With advances in genetic sequencing technology, labs across the world now have the ability to identify which species of microbe are present in the microbiome and understand what functions those microbes might have.

This has led to many attempts to identify characteristic changes in the profile of microbes in the microbiome associated with different psychiatric conditions, compared to people without the condition. These don’t tell you whether the microbiome changes cause a condition to develop or are an effect of that condition. But a characteristic pattern of changes in the microbes could be used to aid diagnosis, or to monitor whether treatments are effective.

Parkinson’s Disease

Changes in the gut microbiome might trigger some of the gastrointestinal problems seen in patients with Parkinson’s disease.

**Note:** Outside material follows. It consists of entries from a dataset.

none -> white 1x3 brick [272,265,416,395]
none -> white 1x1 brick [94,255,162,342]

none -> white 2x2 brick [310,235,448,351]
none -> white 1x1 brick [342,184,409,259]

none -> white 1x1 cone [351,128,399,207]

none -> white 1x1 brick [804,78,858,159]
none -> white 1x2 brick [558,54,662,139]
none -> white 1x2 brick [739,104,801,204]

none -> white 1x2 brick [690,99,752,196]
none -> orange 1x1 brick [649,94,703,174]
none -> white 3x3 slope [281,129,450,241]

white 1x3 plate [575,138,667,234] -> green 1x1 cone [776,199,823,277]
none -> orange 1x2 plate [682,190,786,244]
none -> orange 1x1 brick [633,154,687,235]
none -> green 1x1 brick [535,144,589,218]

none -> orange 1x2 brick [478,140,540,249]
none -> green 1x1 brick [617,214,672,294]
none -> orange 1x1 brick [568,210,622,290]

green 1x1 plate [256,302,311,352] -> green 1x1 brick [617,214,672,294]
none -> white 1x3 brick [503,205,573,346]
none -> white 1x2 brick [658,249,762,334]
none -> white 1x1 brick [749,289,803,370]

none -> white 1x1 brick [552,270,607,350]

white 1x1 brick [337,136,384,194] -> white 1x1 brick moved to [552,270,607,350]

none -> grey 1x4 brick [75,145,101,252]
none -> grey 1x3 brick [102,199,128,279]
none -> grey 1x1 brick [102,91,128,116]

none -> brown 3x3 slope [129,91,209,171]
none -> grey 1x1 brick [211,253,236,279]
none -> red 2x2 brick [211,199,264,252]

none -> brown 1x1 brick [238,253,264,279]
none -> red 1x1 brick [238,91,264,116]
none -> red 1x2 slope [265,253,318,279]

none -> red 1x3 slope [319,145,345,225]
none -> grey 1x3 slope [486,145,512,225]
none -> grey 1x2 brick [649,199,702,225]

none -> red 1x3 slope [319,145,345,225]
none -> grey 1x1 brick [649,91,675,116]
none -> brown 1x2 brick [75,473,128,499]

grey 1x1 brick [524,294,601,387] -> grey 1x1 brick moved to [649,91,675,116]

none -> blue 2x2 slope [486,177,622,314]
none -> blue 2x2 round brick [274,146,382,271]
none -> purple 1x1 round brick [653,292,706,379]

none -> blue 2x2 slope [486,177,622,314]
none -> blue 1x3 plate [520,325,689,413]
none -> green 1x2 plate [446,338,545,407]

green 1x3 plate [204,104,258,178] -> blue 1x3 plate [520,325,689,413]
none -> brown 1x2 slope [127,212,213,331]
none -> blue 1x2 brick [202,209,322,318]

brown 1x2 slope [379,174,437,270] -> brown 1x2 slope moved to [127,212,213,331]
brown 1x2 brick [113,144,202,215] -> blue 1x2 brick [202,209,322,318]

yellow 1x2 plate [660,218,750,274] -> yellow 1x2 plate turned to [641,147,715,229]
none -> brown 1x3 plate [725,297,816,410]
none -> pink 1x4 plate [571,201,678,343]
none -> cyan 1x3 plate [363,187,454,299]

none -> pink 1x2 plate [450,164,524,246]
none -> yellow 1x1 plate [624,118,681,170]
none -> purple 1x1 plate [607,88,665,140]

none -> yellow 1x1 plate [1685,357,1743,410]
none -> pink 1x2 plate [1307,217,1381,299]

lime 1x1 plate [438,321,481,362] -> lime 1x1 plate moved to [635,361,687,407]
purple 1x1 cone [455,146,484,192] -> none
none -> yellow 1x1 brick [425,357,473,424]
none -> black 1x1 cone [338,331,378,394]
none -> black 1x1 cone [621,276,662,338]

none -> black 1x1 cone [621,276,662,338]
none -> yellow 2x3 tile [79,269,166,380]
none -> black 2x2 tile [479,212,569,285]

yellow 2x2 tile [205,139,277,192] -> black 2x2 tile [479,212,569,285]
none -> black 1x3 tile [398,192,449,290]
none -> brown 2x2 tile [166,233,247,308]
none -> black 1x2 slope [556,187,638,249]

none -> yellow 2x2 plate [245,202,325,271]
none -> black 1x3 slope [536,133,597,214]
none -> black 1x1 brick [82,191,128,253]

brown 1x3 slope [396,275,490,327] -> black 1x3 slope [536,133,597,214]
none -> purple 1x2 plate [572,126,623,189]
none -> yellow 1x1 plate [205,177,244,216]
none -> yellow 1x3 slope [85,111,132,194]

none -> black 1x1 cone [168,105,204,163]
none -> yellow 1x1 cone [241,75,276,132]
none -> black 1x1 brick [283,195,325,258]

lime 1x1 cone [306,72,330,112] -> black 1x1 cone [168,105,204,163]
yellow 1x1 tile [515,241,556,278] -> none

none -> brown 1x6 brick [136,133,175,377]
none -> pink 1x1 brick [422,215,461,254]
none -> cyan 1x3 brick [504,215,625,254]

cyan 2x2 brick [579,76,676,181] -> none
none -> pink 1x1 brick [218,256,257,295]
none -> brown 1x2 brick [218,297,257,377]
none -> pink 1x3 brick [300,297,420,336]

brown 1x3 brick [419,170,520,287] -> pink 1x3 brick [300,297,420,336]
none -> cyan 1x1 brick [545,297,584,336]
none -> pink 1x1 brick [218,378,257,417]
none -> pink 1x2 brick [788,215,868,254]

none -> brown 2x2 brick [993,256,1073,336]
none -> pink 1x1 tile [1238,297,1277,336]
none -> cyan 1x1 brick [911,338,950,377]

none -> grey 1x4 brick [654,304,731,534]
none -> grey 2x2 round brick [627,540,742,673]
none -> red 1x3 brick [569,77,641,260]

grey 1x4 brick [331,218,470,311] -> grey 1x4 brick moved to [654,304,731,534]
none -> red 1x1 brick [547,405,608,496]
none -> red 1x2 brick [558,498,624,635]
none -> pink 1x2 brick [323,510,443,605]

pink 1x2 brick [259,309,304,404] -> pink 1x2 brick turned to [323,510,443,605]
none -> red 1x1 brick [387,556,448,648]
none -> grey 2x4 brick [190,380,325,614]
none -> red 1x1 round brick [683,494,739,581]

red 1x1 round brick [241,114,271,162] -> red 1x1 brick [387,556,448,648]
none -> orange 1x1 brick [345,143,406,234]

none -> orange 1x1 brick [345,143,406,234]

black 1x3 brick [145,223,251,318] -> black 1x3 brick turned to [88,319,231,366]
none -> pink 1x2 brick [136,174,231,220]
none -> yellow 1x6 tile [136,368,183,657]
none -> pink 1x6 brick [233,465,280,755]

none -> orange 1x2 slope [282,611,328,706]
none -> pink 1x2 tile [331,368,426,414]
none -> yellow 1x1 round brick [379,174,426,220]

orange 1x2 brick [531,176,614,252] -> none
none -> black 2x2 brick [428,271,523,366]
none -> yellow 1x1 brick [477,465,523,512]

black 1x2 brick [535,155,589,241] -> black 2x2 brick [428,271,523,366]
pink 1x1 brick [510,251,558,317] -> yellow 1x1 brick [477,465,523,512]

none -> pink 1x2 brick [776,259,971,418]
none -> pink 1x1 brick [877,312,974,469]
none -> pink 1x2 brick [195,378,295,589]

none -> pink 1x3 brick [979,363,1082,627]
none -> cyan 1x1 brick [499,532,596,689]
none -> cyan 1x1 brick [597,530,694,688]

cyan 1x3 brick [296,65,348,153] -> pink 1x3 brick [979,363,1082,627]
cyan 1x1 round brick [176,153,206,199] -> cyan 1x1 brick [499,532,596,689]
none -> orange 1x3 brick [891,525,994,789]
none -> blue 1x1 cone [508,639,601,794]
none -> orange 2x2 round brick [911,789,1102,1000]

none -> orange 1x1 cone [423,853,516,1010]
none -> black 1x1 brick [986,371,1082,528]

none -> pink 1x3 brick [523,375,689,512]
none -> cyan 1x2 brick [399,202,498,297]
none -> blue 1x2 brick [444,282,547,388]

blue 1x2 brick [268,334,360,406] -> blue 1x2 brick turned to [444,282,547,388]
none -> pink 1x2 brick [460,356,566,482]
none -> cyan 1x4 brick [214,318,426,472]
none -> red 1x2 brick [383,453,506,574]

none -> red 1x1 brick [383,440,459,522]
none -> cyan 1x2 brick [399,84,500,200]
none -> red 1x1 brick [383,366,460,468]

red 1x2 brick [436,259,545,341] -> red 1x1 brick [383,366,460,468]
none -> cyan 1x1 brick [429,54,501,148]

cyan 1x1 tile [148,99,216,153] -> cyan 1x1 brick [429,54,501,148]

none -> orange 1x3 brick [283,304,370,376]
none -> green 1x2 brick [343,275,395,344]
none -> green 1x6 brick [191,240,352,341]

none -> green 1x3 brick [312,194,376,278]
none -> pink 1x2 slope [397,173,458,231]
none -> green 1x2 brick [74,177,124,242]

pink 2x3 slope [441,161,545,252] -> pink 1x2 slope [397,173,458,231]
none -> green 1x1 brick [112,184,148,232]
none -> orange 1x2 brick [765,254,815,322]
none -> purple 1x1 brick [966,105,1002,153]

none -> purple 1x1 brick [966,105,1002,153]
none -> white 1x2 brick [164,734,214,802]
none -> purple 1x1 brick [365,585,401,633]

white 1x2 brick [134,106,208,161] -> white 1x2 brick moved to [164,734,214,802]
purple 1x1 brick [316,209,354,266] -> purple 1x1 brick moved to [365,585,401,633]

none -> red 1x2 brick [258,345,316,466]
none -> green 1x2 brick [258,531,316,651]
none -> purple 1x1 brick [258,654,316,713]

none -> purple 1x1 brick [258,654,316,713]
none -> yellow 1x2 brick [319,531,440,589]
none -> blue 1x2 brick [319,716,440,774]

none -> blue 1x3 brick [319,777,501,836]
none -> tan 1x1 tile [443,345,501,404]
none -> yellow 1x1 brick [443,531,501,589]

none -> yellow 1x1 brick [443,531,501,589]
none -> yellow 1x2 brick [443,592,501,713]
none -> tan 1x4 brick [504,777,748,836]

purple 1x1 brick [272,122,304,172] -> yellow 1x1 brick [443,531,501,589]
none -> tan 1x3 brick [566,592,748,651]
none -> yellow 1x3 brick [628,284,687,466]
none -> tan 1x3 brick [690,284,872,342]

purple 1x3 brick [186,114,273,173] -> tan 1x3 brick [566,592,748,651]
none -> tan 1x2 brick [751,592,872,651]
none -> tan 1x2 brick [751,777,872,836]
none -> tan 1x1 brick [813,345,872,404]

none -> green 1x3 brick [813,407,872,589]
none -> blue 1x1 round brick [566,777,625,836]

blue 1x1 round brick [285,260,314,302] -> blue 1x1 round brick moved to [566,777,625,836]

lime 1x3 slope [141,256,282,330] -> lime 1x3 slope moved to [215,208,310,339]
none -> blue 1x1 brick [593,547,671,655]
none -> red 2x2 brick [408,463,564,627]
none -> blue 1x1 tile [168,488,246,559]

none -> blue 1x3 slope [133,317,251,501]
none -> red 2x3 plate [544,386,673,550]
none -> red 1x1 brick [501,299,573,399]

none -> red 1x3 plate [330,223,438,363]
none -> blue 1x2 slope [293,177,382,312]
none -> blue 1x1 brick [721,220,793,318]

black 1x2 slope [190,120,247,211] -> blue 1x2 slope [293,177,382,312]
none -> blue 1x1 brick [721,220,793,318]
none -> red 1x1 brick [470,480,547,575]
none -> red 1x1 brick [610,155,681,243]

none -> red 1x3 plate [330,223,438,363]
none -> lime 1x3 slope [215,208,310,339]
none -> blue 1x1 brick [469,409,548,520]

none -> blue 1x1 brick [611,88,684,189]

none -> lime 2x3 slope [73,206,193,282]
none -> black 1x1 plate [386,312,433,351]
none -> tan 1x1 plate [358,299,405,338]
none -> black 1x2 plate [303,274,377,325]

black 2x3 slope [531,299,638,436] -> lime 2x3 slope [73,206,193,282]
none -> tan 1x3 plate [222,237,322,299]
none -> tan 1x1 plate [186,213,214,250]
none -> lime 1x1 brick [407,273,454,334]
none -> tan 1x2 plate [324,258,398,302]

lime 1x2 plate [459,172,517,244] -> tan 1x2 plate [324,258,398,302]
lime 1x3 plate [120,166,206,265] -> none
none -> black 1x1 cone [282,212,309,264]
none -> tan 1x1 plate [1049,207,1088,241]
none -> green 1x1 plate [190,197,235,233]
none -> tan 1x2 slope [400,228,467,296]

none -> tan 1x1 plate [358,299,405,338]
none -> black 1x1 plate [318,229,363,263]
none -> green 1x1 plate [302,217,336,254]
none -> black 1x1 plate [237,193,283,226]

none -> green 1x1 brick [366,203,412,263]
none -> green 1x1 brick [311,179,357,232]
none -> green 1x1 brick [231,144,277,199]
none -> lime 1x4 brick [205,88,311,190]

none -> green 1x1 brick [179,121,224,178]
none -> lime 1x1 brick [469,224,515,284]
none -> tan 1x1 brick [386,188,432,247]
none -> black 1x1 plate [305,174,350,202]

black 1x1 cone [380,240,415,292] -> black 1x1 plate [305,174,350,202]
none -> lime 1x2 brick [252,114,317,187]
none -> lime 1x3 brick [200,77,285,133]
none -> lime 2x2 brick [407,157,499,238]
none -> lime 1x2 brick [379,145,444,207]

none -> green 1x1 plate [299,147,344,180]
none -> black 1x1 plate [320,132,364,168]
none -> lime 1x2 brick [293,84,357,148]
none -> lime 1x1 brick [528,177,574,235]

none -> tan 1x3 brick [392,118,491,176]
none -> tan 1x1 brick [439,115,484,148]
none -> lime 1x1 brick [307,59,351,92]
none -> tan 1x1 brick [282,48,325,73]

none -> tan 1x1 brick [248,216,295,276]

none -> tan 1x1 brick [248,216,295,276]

Parkinson’s disease is a progressive condition that affects the dopamine-producing nerve cells that coordinate movement. As more nerve cells die, less dopamine is produced, leading to worsening tremors, slower movement and muscle stiffness.

Many people with Parkinson’s disease have gastrointestinal problems that appear several years before the more typical movement-associated symptoms. They may also have inflammation and a ‘leaky’ gut which are signs of an imbalanced gut microbiome.

Researchers from the Quadram Institute did a meta-analysis of the gut microbiome in Parkinson’s disease, which provided the clearest picture to date of the changes associated with the condition.

By re-analysing data from ten different studies, a common pattern of differences in abundance of particular gut bacteria in Parkinson’s disease emerged, suggesting that these alterations in the gut microbiome might trigger some of the gastrointestinal problems seen in patients.